No sagging: After years of use, a conventional bed can start to sag, leaving a crater or depression where you normally sleep. Sagging is a sign that you should start looking for a new mattress. Innerspring and memory foam mattresses will eventually sag, but air beds will never give you this problem. If there’s a sag, you just need to add some air and the sag will be gone.
Better Durability: PVC is a hard-wearing material, and the problem of sagging doesn’t exist with air beds, so they tend to last longer than conventional beds. Most spring or latex beds, depending on their quality, will last for 7 to 10 years, but an air bed can last 15 years easily. In most cases, the built-in pump will break down before the bed itself, but it’s easy and inexpensive to replace these.
Fast Inflation: Depending what pump you have, you can fully inflate most air beds in a matter of minutes. As an example, it would only take about 5 minutes to fully inflate a twin size raised air bed. A low profile smaller camping bed would take about 3 minutes to inflate.
Low Cost: Familiar brands like Intex and Coleman have succeeded in bringing down their prices significantly. You can now buy a twin airbed online for 30 dollars, but a twin size memory foam mattress may cost 300 dollars for a good quality one.
Multiple Uses: Depending which size you buy, you can use an air mattress outdoors or indoors. A low profile twin airbed can be carried along when you camp, or packed up and stored to be brought out when you need to turn your living room floor into a temporary guest room. Other people bring them along on overnight road trips and lay them out on the back seat for a more comfortable sleeping option than sitting upright in a car seat.

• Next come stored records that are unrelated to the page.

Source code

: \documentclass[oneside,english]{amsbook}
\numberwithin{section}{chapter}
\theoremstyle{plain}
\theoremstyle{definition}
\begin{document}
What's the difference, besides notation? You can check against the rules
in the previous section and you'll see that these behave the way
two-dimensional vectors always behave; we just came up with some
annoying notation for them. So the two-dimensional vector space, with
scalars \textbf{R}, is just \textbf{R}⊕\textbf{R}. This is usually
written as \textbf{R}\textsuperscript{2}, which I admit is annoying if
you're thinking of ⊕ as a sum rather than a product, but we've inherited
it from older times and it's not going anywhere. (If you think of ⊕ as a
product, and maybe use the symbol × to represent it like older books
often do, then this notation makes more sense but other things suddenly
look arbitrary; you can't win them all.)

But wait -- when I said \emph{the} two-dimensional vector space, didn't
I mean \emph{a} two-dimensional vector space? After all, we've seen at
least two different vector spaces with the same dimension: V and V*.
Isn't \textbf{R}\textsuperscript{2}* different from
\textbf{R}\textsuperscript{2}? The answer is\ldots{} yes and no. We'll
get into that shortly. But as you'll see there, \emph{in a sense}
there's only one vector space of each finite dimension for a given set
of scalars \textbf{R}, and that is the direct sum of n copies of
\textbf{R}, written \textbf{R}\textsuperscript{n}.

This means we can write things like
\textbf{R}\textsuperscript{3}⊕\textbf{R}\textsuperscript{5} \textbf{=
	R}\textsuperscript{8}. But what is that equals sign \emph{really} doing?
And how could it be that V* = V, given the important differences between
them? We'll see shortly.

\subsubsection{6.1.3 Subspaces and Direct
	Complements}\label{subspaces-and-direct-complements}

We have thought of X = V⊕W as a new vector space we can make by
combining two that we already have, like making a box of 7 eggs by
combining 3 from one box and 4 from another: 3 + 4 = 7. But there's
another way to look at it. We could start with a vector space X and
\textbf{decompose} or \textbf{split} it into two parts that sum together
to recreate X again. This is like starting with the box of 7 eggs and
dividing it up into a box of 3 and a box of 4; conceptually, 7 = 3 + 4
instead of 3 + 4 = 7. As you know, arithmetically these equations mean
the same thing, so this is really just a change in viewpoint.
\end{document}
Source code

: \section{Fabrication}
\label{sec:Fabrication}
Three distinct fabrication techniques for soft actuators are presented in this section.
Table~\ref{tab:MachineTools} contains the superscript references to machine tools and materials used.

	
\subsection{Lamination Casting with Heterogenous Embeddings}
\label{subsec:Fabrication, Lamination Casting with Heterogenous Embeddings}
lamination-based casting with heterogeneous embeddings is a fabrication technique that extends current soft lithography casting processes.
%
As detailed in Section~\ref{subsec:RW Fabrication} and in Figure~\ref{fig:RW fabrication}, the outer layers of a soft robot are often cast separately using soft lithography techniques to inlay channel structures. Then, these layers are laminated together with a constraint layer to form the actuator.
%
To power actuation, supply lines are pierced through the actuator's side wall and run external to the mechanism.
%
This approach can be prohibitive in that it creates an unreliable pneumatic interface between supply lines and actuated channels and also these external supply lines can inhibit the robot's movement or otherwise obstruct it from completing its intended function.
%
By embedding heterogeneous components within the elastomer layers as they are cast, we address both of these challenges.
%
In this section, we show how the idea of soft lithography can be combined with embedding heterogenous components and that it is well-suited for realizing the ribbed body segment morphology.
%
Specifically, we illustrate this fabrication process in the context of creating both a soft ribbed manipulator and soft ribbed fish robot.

Replacing the Pump: This is particularly a problem if your bed uses a built-in pump. If it breaks down you will need to repair or replace it, whether you pay for it yourself or it’s covered by warranty. If your mattress uses an external pump, you can easily find a new one online for no more than 15 dollars.
Short Warranty: Air mattresses usually come with shorter warranties than innerspring or latex, so a problem with the PVC structure itself or the pump may end up costing you money. These days repairing the bed may cost as much as just buying a new one, so you might want to look at replacing it instead of paying to replace it.

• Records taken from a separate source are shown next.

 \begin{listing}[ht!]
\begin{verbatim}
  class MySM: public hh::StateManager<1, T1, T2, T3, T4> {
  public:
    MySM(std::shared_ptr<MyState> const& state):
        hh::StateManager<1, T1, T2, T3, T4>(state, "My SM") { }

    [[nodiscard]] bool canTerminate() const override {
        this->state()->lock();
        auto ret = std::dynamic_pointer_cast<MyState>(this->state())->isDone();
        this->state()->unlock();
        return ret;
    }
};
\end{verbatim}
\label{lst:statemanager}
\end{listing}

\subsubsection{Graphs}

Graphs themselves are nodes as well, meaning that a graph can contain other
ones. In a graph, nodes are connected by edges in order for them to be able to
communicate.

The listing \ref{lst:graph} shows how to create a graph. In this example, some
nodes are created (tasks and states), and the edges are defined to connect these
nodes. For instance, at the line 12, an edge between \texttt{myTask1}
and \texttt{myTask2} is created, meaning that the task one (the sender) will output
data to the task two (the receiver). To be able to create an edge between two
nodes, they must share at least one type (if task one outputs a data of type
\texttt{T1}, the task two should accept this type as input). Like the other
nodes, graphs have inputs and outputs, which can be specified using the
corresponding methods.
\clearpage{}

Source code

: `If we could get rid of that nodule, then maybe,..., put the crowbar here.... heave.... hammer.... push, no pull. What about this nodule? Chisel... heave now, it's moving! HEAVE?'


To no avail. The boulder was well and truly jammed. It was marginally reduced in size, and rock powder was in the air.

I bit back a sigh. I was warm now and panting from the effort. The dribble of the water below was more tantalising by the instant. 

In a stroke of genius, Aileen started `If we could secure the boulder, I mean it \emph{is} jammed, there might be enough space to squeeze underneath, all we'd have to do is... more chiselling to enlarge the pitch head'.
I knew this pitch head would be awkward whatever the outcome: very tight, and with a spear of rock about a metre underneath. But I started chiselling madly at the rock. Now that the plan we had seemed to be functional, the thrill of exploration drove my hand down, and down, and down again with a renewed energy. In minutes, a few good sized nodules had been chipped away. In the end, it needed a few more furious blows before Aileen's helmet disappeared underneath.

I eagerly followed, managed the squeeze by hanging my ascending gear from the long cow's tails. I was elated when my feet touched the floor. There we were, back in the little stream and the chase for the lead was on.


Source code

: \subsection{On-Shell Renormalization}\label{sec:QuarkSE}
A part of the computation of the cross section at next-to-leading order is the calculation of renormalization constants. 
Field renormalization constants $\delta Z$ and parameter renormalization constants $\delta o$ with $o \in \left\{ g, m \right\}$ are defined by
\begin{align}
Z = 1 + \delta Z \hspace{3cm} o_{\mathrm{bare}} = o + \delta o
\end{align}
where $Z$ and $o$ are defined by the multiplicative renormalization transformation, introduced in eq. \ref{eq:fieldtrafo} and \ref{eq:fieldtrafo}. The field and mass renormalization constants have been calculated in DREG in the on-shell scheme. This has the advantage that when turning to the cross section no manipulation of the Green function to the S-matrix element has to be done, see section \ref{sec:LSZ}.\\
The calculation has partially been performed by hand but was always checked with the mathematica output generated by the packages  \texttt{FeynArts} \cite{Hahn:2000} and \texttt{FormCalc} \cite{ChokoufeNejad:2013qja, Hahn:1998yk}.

Long Assembly Process: A large model that’s intended as a permanent bed may take anywhere from 30 minutes to an hour to put together, and you may need someone to help you. But once it’s together, you’ll have nothing to trouble you except choosing how much to inflate it to get your preferred firmness.
Pump Noise: Some people have complained that the pump makes noise, but this is only likely to be a problem with budget brands. Also, you only use the pump when you’re deflating or inflating the bed, so it shouldn’t disturb you very often.
We hope that this information leaves you with a bit more understanding of air beds to help you make your decision.